Major servicers still find it difficult to provide troubled borrowers with timely notice that more documents are needed to process a loan modification application.
Settlement monitor Joseph Smith said the three mega-servicers are taking corrective actions to expedite loan modification processing.
However, the state attorneys generals that pressed for the settlement with the mega-servicers may impose a new servicing metric to expedite processing and approval/denial decision making.
During a press briefing Wednesday morning, Iowa AG Tom Miller said his fellow AGs are working on a new servicing metric that requires servicers to stop the foreclosure process when they receive a loan modification applicant that is substantially complete. “The prohibition on dual tracking would kick in at that point,” Miller said, rather than the point” when the bank considers it complete. “It is not final,” he added, but it would give banks an incentive to be more efficient and speed up the decision making process.
JPMorgan Chase and ResCap are also subject to audits by the monitor as part of the settlement to stop abusive and unfair servicing practices and provide borrowers with better service. The settlement monitor tests for compliance with 29 servicing metrics.
Smith reported that JPMorgan Chase failed to terminate force-placed insurance within 15 days of receipt of evidence that the borrower has homeowners insurance.
Chase voluntarily provided remediation and refunded premiums to over 2,000 borrowers, according to the monitor’s report that was released Wednesday morning. “This amounts to more remediation than the National Mortgage Settlement requires for a widespread error,” the report says.
The monitor has tested ResCap (formally Ally/GMAC) on 11 servicing metrics and has not “found evidence of a failed metric,” the report said.
“The settlement is allowing us to uncover areas in which more work needs to be done.

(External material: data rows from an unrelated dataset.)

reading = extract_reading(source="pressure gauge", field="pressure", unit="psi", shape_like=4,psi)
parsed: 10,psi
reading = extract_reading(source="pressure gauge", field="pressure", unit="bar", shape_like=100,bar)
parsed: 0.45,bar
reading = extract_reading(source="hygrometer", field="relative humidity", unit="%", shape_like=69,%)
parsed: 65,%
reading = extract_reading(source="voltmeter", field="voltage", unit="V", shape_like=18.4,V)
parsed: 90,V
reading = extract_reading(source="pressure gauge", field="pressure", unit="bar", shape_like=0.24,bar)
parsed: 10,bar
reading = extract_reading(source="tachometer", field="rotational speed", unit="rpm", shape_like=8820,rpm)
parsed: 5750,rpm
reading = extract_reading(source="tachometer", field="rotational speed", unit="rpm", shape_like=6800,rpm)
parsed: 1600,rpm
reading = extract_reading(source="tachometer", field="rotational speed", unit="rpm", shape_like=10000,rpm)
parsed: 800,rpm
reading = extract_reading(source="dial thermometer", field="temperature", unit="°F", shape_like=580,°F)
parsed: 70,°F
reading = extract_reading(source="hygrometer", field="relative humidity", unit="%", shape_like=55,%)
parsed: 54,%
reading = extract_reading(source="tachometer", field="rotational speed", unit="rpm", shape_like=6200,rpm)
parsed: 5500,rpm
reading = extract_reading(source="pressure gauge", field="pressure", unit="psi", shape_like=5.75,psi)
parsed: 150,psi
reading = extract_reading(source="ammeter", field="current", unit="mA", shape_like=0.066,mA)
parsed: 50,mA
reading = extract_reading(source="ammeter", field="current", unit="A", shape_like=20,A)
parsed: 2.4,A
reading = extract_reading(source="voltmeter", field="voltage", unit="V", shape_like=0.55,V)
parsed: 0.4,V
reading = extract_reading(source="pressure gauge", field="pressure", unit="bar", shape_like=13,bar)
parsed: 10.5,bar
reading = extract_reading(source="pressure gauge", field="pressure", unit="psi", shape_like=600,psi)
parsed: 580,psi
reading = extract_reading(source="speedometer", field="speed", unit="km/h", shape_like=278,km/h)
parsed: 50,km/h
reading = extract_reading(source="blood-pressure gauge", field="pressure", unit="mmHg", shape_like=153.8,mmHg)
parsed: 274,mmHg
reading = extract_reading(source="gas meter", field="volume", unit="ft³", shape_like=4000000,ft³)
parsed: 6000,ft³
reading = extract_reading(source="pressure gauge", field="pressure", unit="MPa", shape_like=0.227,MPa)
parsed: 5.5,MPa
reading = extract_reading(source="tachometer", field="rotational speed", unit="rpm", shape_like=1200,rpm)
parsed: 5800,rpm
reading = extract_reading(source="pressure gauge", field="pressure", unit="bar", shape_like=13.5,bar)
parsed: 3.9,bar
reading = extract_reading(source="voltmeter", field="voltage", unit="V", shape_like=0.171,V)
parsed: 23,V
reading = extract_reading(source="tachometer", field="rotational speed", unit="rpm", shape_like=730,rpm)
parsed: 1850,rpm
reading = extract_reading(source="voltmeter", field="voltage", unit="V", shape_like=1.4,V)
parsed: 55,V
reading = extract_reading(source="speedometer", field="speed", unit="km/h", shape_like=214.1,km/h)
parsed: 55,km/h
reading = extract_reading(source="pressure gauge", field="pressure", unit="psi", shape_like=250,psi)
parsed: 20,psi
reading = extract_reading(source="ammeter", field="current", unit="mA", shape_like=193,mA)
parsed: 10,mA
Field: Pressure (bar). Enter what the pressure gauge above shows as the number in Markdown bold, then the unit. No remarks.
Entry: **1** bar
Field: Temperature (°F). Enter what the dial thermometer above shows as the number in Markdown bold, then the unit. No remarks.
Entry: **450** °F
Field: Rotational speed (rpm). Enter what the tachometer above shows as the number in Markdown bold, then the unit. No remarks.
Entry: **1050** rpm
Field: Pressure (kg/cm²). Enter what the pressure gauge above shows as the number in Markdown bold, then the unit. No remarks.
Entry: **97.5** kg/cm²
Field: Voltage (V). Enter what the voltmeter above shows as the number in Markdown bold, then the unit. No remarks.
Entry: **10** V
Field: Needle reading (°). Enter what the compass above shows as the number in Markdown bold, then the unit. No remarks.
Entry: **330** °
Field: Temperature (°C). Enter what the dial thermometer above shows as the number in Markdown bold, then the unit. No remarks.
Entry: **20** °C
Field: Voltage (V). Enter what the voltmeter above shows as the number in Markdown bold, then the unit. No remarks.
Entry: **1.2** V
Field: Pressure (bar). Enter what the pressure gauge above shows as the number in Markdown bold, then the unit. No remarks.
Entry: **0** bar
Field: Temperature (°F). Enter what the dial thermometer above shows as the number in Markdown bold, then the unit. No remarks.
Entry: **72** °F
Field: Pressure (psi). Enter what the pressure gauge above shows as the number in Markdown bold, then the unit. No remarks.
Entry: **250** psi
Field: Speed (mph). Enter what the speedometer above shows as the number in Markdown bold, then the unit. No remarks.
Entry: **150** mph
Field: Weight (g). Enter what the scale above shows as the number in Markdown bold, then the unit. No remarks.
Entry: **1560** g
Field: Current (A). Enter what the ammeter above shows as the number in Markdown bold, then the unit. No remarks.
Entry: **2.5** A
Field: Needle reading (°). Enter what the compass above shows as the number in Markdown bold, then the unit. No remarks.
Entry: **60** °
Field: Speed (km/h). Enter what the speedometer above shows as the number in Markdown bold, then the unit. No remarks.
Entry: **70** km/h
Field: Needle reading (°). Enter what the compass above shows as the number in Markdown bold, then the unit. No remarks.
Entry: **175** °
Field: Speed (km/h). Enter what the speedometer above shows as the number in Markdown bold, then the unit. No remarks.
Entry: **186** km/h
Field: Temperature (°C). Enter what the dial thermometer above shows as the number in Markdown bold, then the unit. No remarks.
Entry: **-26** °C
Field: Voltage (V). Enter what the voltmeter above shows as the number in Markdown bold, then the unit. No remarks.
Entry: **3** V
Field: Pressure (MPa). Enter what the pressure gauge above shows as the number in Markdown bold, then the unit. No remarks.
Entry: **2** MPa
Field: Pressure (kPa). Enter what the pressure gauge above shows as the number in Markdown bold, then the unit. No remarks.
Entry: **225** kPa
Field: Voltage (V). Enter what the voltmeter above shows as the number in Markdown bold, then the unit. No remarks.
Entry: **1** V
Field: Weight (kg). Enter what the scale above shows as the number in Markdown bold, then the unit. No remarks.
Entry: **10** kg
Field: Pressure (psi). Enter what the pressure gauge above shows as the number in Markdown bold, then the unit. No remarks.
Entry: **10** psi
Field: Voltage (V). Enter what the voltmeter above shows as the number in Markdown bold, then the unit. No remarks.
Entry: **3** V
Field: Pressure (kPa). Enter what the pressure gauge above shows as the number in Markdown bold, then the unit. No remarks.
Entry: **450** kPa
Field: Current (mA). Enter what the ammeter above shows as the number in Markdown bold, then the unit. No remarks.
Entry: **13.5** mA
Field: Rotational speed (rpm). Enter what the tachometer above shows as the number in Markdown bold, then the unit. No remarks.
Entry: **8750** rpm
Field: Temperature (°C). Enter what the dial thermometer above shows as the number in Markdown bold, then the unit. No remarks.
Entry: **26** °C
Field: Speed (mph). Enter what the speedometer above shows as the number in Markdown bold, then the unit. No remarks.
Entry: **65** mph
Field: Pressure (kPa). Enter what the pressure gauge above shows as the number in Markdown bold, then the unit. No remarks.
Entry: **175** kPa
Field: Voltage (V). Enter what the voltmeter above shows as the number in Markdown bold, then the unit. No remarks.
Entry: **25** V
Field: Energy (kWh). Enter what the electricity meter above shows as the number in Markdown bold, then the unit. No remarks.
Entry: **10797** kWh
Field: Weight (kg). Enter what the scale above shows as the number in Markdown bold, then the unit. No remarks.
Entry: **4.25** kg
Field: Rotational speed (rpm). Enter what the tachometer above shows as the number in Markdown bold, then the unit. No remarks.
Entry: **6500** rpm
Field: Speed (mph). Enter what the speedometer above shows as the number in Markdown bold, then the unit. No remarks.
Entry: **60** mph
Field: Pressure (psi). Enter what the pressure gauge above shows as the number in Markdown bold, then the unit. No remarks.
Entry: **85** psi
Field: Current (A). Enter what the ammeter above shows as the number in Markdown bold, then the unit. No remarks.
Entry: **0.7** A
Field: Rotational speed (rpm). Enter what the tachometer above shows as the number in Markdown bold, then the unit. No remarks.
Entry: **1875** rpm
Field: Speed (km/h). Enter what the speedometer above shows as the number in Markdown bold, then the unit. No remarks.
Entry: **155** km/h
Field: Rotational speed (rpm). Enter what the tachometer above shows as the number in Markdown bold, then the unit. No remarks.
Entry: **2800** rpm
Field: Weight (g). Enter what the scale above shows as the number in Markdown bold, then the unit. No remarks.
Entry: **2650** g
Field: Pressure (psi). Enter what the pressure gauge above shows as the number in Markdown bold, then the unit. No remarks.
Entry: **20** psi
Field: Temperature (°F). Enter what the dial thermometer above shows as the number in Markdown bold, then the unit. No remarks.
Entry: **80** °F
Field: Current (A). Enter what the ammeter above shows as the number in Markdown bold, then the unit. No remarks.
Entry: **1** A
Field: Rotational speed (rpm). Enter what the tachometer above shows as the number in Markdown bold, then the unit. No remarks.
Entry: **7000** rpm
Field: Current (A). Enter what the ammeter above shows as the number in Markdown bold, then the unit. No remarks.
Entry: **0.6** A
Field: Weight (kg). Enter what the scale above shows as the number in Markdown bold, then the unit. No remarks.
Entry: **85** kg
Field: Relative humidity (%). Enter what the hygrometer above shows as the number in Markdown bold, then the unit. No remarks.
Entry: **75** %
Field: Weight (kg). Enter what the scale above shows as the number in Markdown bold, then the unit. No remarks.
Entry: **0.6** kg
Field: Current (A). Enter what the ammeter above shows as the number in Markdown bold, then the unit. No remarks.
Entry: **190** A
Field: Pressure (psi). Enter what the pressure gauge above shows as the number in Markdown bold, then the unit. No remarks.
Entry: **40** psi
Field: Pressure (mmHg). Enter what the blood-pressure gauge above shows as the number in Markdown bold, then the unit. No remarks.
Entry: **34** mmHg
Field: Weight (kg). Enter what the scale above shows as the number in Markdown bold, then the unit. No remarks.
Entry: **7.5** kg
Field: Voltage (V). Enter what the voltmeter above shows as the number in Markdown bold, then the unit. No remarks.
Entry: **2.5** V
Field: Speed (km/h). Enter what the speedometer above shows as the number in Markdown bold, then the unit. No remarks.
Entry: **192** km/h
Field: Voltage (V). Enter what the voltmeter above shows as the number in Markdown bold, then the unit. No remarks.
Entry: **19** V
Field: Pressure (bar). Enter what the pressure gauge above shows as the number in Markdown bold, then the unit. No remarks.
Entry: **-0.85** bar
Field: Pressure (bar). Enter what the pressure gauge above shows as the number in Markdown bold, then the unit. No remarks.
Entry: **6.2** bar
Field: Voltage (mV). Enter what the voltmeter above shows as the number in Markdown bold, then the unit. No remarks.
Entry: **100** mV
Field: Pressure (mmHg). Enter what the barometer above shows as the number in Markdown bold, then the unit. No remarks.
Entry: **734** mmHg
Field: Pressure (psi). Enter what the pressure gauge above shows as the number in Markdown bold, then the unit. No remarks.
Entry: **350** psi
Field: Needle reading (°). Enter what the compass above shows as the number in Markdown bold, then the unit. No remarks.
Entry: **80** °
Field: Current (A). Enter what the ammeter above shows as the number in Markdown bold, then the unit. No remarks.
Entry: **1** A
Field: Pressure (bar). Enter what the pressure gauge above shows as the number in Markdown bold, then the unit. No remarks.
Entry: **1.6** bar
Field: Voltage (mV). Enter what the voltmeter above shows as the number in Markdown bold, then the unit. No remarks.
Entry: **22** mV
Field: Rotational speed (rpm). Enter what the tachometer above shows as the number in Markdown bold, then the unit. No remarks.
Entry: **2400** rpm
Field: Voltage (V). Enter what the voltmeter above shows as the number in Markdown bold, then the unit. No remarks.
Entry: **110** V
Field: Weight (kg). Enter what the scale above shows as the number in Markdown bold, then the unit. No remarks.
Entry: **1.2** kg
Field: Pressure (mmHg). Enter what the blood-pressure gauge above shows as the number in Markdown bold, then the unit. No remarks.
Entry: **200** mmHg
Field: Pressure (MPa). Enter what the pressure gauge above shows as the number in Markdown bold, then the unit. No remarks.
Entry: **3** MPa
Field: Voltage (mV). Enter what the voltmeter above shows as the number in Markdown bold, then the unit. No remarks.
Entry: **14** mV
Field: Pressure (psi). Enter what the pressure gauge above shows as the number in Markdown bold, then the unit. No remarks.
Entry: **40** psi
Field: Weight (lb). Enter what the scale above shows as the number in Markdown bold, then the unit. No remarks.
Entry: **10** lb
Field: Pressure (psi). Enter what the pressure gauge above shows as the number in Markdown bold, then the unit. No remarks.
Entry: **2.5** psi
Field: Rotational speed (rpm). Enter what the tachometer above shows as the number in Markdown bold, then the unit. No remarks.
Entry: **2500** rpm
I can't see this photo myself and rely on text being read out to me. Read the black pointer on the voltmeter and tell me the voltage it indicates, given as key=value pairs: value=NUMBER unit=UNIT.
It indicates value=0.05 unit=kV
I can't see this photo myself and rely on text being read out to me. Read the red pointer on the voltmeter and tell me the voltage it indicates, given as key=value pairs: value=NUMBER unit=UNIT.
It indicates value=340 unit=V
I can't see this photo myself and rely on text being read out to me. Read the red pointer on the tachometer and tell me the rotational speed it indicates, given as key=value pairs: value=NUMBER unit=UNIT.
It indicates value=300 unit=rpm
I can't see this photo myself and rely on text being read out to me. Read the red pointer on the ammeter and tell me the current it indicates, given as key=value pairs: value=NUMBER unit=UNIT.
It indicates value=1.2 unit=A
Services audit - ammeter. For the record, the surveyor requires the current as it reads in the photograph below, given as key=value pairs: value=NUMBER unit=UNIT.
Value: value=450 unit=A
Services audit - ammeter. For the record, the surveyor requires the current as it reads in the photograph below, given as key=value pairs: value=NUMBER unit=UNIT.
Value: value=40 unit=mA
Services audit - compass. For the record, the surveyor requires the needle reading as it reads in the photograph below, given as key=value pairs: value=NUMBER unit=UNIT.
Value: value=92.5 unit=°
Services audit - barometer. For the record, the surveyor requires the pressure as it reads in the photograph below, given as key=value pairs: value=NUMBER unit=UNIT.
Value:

The banks are now working to correct these errors and will be tested again to determine their level of improvement,” Smith said.
Dan Frahm, a spokesman for the Charlotte, North Carolina-based Bank of America, told Bloomberg News on Wednesday in an e-mail that B of A is back in compliance with that metric, and that it didn’t result in improper foreclosures or modification denials.
“This relates to the amount of time it takes us to notify customers that they have not submitted all the necessary documents for us to make a decision,” Frahm said. “We have adjusted processes to reduce the time it takes to generate these notices.”
Citigroup is “working to implement corrective actions as soon as possible under the direction of the monitor,” Mark Rodgers, a bank spokesman, said in an e-mailed statement to Bloomberg Wednesday.
Mary Eshet, a spokeswoman for the San Francisco- based lender, told Bloomberg Wednesday that Wells Fargo brought the shortcoming to the monitor’s attention.
“We remain firmly committed to meeting the standards established by the National Mortgage Settlement and we will continue to improve our services for customers,” Eshet said.
“In November, we self-identified a potential gap,” said Mark Kornblau, a spokesman for New York-based JPMorgan told Bloomberg. “We quickly fixed the issue.”